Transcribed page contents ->

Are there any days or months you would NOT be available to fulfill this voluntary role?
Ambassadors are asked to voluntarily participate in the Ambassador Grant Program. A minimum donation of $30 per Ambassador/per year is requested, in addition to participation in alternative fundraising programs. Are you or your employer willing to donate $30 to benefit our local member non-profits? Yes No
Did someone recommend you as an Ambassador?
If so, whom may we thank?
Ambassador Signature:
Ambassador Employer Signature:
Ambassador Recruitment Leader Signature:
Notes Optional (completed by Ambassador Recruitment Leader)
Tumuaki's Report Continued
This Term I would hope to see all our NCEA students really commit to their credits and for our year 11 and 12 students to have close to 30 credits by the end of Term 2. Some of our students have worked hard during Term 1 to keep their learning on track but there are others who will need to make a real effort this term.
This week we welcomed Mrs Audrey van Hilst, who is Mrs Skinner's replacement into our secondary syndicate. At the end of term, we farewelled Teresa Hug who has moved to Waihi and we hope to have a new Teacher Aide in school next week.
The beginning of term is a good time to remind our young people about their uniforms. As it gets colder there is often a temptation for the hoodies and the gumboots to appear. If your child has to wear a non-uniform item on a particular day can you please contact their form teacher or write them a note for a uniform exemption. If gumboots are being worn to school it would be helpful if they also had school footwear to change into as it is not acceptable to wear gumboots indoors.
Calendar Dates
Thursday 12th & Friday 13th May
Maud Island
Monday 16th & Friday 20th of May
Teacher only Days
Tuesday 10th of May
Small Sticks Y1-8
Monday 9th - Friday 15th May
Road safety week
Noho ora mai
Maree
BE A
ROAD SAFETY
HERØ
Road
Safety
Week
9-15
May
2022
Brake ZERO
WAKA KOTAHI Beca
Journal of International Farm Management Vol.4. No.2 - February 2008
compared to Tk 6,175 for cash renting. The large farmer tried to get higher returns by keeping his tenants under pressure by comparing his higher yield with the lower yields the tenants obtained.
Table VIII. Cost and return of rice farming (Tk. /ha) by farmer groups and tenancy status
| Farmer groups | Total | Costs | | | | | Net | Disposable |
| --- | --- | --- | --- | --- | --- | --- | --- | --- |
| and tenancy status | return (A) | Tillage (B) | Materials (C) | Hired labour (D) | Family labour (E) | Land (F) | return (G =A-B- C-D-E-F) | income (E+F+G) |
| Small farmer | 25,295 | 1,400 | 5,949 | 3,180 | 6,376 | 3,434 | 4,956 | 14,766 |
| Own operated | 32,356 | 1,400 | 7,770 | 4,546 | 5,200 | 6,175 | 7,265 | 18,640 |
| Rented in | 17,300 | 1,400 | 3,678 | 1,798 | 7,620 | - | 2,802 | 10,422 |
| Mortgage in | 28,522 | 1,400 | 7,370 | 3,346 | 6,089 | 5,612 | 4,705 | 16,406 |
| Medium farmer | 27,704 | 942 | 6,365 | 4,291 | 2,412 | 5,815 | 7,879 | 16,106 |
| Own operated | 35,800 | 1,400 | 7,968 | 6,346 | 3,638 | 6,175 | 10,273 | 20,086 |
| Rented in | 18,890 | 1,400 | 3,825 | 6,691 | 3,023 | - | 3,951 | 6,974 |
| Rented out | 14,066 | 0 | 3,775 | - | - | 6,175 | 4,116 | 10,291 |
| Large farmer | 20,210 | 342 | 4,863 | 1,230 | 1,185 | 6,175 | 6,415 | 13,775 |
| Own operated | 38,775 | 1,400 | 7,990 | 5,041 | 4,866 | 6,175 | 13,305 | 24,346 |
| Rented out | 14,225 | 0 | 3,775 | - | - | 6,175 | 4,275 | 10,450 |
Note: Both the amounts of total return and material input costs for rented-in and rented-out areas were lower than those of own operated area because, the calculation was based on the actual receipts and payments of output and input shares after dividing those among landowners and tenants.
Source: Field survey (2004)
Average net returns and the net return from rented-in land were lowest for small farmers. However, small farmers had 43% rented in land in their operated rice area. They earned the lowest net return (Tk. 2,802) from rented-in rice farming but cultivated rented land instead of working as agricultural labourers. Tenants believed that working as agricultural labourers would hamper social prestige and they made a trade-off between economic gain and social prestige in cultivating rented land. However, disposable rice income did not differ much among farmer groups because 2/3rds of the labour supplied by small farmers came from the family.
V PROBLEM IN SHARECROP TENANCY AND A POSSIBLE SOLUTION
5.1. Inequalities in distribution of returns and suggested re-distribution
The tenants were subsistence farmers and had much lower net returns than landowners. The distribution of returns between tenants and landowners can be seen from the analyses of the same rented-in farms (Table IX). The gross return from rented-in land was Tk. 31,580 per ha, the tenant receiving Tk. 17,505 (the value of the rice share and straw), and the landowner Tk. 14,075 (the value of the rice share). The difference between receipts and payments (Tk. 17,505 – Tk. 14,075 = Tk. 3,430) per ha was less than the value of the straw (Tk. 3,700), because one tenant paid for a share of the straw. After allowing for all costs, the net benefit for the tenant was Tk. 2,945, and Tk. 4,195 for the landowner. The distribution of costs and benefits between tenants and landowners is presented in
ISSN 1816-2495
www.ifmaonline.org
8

Problem requirements ->
From the entries, copy every line in which the string "income" can be found.

Output for this task ->
| and tenancy status | return (A) | Tillage (B) | Materials (C) | Hired labour (D) | Family labour (E) | Land (F) | return (G =A-B- C-D-E-F) | income (E+F+G) |
Average net returns and the net return from rented-in land were lowest for small farmers. However, small farmers had 43% rented in land in their operated rice area. They earned the lowest net return (Tk. 2,802) from rented-in rice farming but cultivated rented land instead of working as agricultural labourers. Tenants believed that working as agricultural labourers would hamper social prestige and they made a trade-off between economic gain and social prestige in cultivating rented land. However, disposable rice income did not differ much among farmer groups because 2/3rds of the labour supplied by small farmers came from the family.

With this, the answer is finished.